“Tell the truth and make it interesting.”

“Tell the truth and make it interesting.” — David Ogilvy Describing his own writing style as “a silk glove with a brick inside it,” Ogvily believed that the best way to make an impression was with facts and information, well stated.

Marketing can be a strange and hectic job sometimes. And one of the most valuable things I’ve learned along the way is how to write quickly.

Beyond all the last-minute video scripts, ads, social media posts, and website copy I’ve written over the years, perhaps most bizarre is that I’ve even had to write and deliver industry-specific speeches on behalf of clients on three different continents—each time with just a few hours’ notice.

I say this not to make my job sound hard, but to demonstrate how easy it can be. Because I’ve always been able to fall back on a simple principle:

“Tell the truth and make it interesting.” — David Ogilvy

Describing his own writing style as “a silk glove with a brick inside it,” Ogvily believed that the best way to make an impression was with facts and information, well stated.

And that’s long been the advice of the world’s most celebrated marketers.

Mary Wells Lawrence, the mind behind some of history’s most famous ad campaigns, wrote in her autobiography that “there is nothing better than a fact if you have a great one.“

John E. Powers, who arguably invented modern ad writing around the turn of the 20th century, said there are two important things in advertising:

“The most important thing in advertising is getting the attention of the reader,” he said. “The next most important thing is to stick to the truth.”

Because if you narrow the focus of your job to telling the truth and making it interesting, the words actually come easily. It’s when we think we need to embellish, distract, or pretend that we get into trouble.

The truth can, of course, pose a challenge for a writer who needs to promote a business with some rough edges. But Powers meant what he said.

“That means rectifying whatever’s wrong in the merchant’s business,” he insisted. “If the truth isn’t tellable, fix it so it is.”

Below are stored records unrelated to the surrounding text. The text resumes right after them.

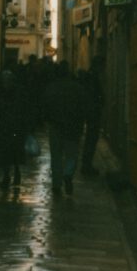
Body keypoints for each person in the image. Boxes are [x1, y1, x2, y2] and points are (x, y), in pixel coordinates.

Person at [42, 61, 87, 197]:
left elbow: (45, 106)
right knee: (71, 154)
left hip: (55, 126)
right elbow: (83, 108)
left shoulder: (51, 87)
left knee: (56, 156)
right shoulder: (77, 88)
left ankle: (56, 184)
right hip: (73, 126)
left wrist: (48, 120)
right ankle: (68, 173)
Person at [0, 69, 28, 192]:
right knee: (5, 153)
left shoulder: (16, 93)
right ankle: (6, 175)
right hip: (4, 128)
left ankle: (16, 171)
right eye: (5, 81)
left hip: (14, 128)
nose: (6, 83)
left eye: (8, 81)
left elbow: (23, 110)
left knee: (14, 151)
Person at [80, 55, 105, 176]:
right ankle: (86, 165)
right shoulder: (93, 77)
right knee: (91, 139)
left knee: (90, 140)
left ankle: (86, 164)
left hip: (91, 112)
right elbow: (94, 95)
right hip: (93, 113)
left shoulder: (90, 76)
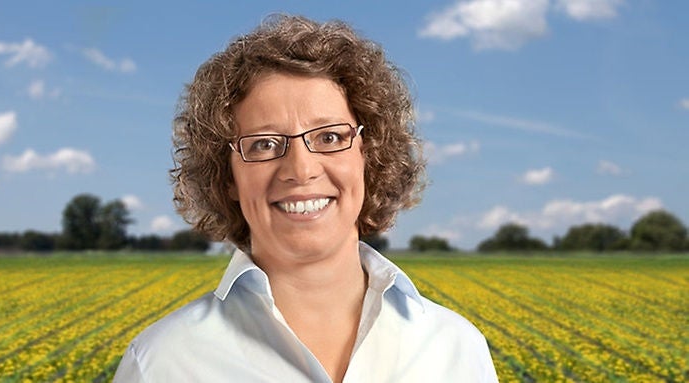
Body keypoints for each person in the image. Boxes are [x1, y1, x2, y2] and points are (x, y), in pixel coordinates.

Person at [114, 14, 498, 383]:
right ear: (227, 175)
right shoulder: (160, 365)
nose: (301, 169)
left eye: (329, 137)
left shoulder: (457, 349)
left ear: (369, 153)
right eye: (264, 144)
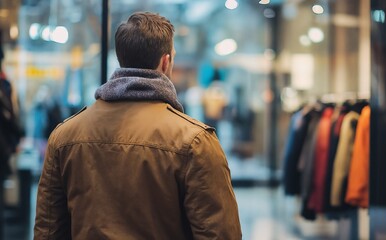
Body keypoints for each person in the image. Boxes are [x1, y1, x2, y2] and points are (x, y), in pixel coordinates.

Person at [34, 12, 242, 239]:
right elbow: (220, 234)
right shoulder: (195, 142)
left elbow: (48, 232)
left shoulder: (64, 137)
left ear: (122, 60)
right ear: (166, 62)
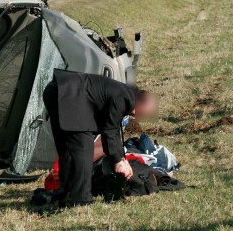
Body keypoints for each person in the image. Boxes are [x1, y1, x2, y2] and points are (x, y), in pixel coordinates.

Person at [43, 69, 158, 206]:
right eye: (147, 112)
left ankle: (65, 191)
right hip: (70, 96)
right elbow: (110, 130)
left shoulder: (123, 92)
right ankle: (80, 198)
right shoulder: (124, 96)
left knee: (67, 149)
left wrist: (120, 158)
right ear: (142, 103)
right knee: (83, 148)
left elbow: (110, 129)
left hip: (57, 91)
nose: (145, 117)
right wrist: (118, 161)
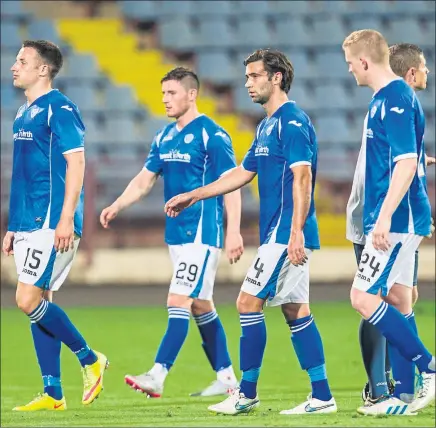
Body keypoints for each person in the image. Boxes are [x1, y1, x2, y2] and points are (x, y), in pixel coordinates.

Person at [164, 49, 337, 416]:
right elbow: (242, 174)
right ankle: (322, 395)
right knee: (295, 310)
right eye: (246, 77)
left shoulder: (292, 122)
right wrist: (194, 194)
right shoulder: (266, 126)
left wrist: (295, 233)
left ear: (276, 78)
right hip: (282, 232)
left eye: (254, 76)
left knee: (246, 303)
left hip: (285, 235)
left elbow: (302, 177)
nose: (247, 83)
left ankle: (246, 393)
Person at [100, 67, 242, 398]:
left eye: (172, 93)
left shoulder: (212, 134)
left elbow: (232, 184)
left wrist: (233, 231)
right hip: (177, 235)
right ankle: (227, 380)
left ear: (191, 94)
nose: (165, 99)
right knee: (201, 305)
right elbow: (144, 179)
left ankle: (157, 374)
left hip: (202, 234)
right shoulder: (164, 137)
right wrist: (117, 204)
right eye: (163, 94)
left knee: (178, 299)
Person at [3, 40, 108, 411]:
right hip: (28, 221)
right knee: (41, 301)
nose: (14, 66)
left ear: (43, 69)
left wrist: (66, 217)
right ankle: (53, 392)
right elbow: (23, 175)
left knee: (26, 299)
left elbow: (76, 164)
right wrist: (13, 225)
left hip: (51, 220)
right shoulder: (22, 113)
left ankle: (90, 359)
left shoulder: (61, 109)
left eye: (22, 60)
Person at [342, 29, 435, 416]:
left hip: (395, 220)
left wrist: (380, 219)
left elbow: (402, 164)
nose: (350, 72)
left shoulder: (395, 97)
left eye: (350, 64)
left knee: (362, 298)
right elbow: (405, 158)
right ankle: (401, 397)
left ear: (364, 61)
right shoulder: (385, 99)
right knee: (397, 301)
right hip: (398, 216)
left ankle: (428, 367)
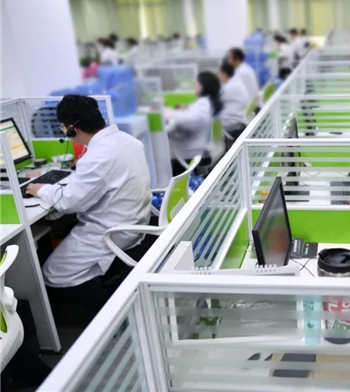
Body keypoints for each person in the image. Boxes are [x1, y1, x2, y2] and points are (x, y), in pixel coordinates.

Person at [25, 95, 151, 308]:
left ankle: (115, 310)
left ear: (72, 130)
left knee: (52, 274)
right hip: (135, 223)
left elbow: (69, 203)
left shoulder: (98, 155)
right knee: (67, 231)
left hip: (111, 232)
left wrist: (42, 189)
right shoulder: (128, 141)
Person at [166, 71, 223, 174]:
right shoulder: (204, 103)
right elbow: (192, 117)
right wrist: (186, 109)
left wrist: (170, 113)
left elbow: (187, 121)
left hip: (189, 152)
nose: (194, 86)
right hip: (193, 148)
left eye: (196, 83)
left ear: (203, 87)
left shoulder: (203, 105)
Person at [218, 62, 249, 141]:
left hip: (232, 122)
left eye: (219, 73)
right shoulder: (236, 83)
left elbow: (216, 103)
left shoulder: (228, 88)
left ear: (224, 74)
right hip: (240, 119)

We need to make sure that what we’re promoting is actually worth buying, and if there are tradeoffs inherent in the purchase—and there always are—we should be upfront about them.

It’s not about being perfect, it’s about providing real value, and being honest about the tradeoffs we’ve made. Because the best part is, that will make us more successful, not less.

“Your prospects know you're not perfect, so don't pretend to be,” Josh Kaufman wrote in The Personal MBA. “People actually get suspicious when something appears to be ‘too good to be true.’”

“Instead of making them wonder,” he continued, “tell them yourself. By being upfront with your prospects regarding drawbacks and trade-offs, you'll enhance your trustworthiness and close more sales.”

Marketing that highlights perceived downsides can be funny, eye-catching, and extremely effective. And when we’re honest, the right types of clients will be drawn to us—the ones who truly value what we sell.

But telling the truth takes more than mere willingness to be honest. It takes knowing the truth.

To be able to write quickly, I need to know to whom, exactly, I’m writing—one person in particular—and how the business I’m promoting is uniquely able to help them overcome an obstacle in their life.

And I need to identify the action I want them to take today and in the future based on what I’ve told them.

This upfront work can feel like it’s slowing me down, but it always leads to a faster result.

Because we rarely need inspiration—what we need is information.

We need a marketing position.

We need a clear and real problem we’re trying to solve.

And we need an identified and interested customer set we’re looking to target.

Without all of those, we’re not telling the truth, we’re just talking. And if we’re only interested in getting noticed and not on getting sales, we’re not marketing, we’re just making noise.

“Here’s the test,” legendary copywriter Bob Levenson said. “If you look at a commercial and fall in love with the brilliance of it, try taking the product out of it. If you still love the commercial, it’s no good.”

“Don’t make your commercial interesting;” he said, “Make your product interesting.”

The same goes for our social media posts, our videos, our search ads, our website, and everything else. We need to make what we’re selling interesting, not just the words and images we use to sell it.

Clever wordplay, powerful phrases, and inspirational imagery are necessary and vital amplifiers of the truth. But if people remember our post but not our product, we’ve wasted our time and theirs.

We’re writing to create customers, promote our services, and make an impact in the world with our business—and that requires more than attention.

It requires truth.

So if you’ve got marketing to write, and precious little time to write it—like, I suspect, nearly everyone—these are my tips:

Figure out what you want the person to do with the information you’re providing to them.

Think of why they would want to do that, not just why you want them to.

Identify the barriers in the way of them making progress in that direction.

Then, think of a creative way to get their attention. Perhaps through a unique choice of medium, visual, humor, or context.

Use your words to demonstrate how your business is uniquely able to help them get what they want, by taking the action you want them to take.

Be open about the trade-offs and decisions you’ve made—make light of them, even—because that will endear you to the right people.

Make it uncompromisingly easy for them to take the action you’re suggesting.

And refine, adjust, and improve as you experiment and learn.

That’s how you tell the truth, and make it interesting.